Some simple C programs. Find them in the original directory.

count [HTML-file]: An example of using the parser (but not the tree module), to count elements and attributes. The count currently uses a simple linear search. To use it for real on large quantities of HTML, the algorithm should probably be changed to use a hash table.
htmlclean [HTML-file]: Basically a test program for the HTML parser: it reads a file and dumps the tree to stdout, which results in all missing tags being inserted. Note: empty elements are written the XML-way: <BR />. Can be run on its own output. (tidy is a more powerful tool.)
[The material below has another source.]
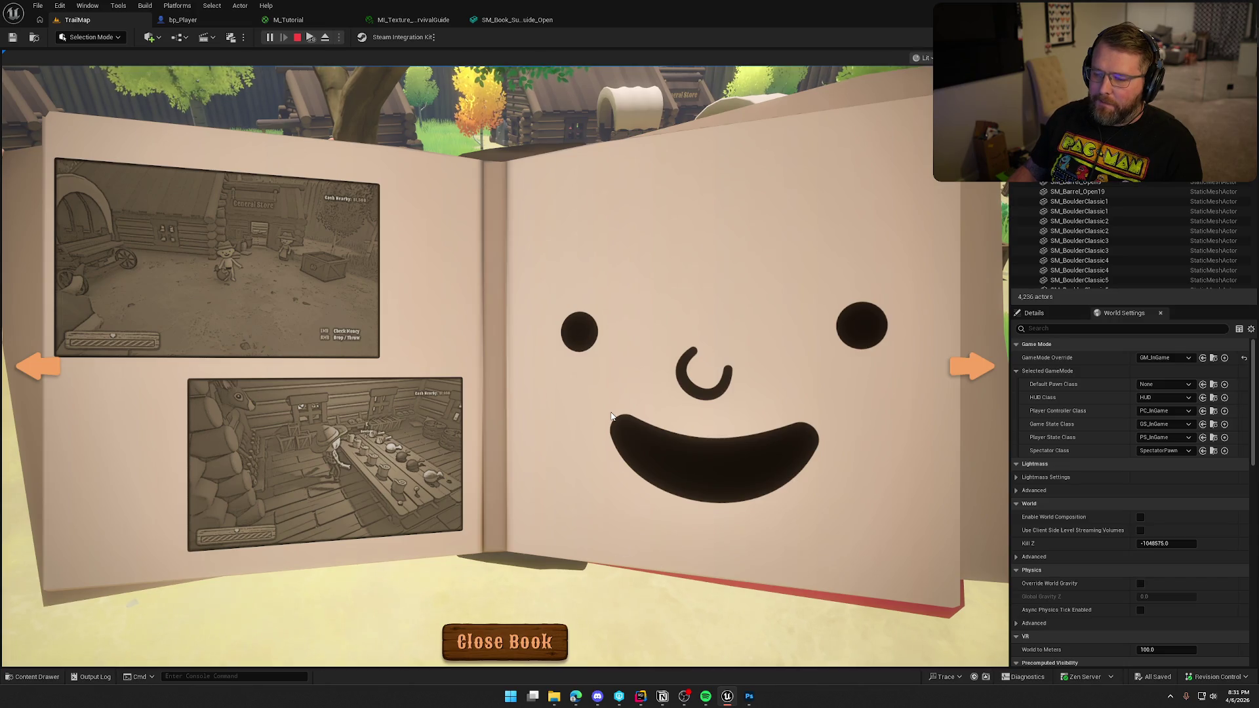
pyautogui.click(977, 361)
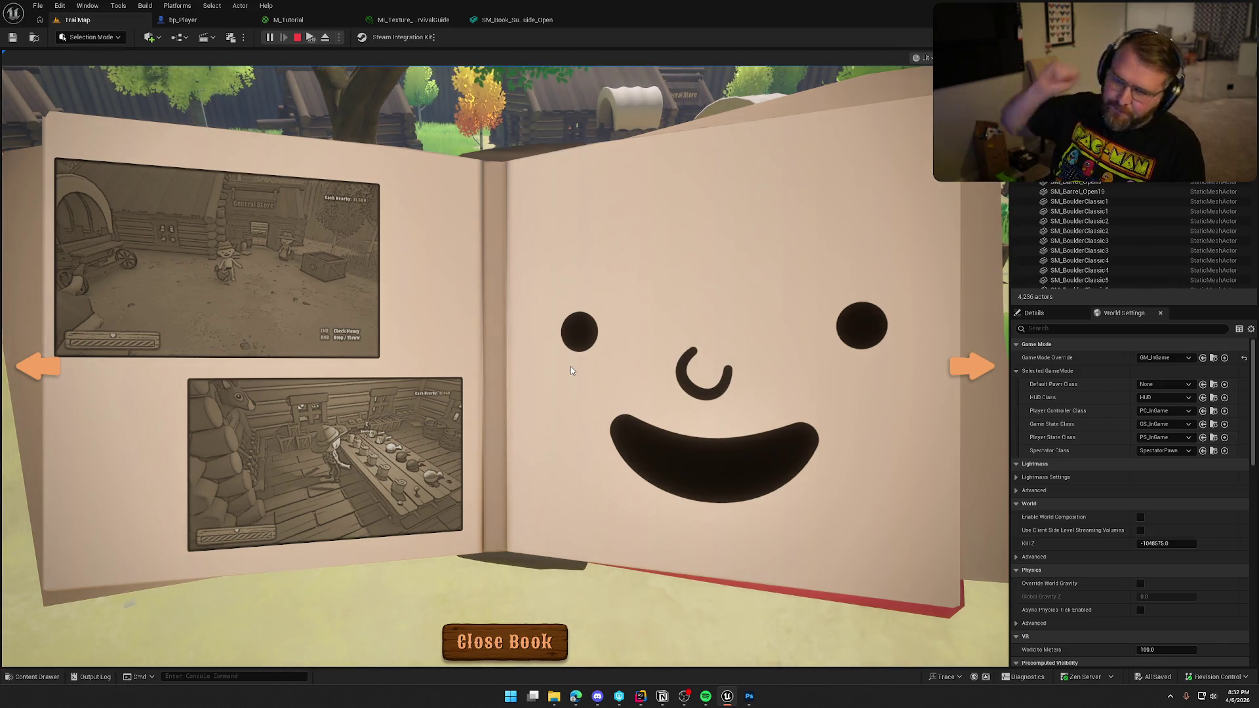
pyautogui.press('Escape')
normalize [-x] [-l length] [-i indent] [HTML-file]: Pretty-prints an HTML file to stdout. Options are: -x for XML-compatible mark-up; -l N to set the maximum length of lines; -i N to set the additional indent for each level of nesting. Can be run on its own output.
num [options] [HTML-file]: Number all or some H* headers, in many different styles. Output to stdout. Try "num -?" for options. Insert CLASS="no-num" in the headers that you don't want numbered. Can be run on its own output.
pipe [-l] [HTML-file]: Parse an HTML file and output it in a form similar to what nsgmls does. However, missing end tags are not added, and the file is not "corrected" in any way. Option -l inserts line numbers in the output. Example: to clean up a file, infer missing tags, and produce pipe-ready output, use the pipeline "htmlclean file | pipe".
toc [-l low] [-h high] [HTML-file]: Insert a table of contents, inserts IDs in headers, and <A NAME=...> with the same ID as target anchors. Modified source is written to stdout. The place of the table is indicated by  in the source, or by the pair  and  (Whatever is between those two comments is discarded.) Options -l and -h indicate the lowest and highest numbers of headers to include in the ToC. Numbers can be from 1 to 6. Can be run on its own output.
multitoc [-x] [-s text ] [-e text ] [-l low | -h high | -b base | HTML-file]+: Reads multiple files and generates single ToC on stdout.
unent [file]: Expand entities to UTF-8 sequences. Input must be in UTF-8, with &-entities defined by HTML 4; output will be in UTF-8 without those entities. Unknown entities are not expanded.
xml2asc, asc2xml: This pair of programs translates UTF-8 files to ASCII files with &#-entities and vice-versa.
wls [-l] [-r] [-h] [-b base] {HTML-file]: List all links in one or more HTML files.
htmlprune: Removes all elements (with their contents) with a class of "exclude" (or any other class given on the command line).
incl [-x] [-a attrib] [-c class] [-b base] [file-or-URL]: Expand included files: elements with a certain attribute (by default a "class" attribute including the keyword "include") are replaced by the file named by the element's content. The file may be a URL as well.
cite [-b base] [-p template] [-a auxfile] bibfile [HTML-file]: Look for bibliographic refernces of the form [[key]] and replace them with a hyperlink to a bibliography, according to a certain replacement template. Uses a refer-style database of citations.
mkbib [-a auxfile] [-s sep] bibfile [HTML-file]: Create a bliography. (Companion program for cite.) Take the list of keys found by cite and a template for a bibliography and insert the full citations in the template. Uses a refer-style database of citations.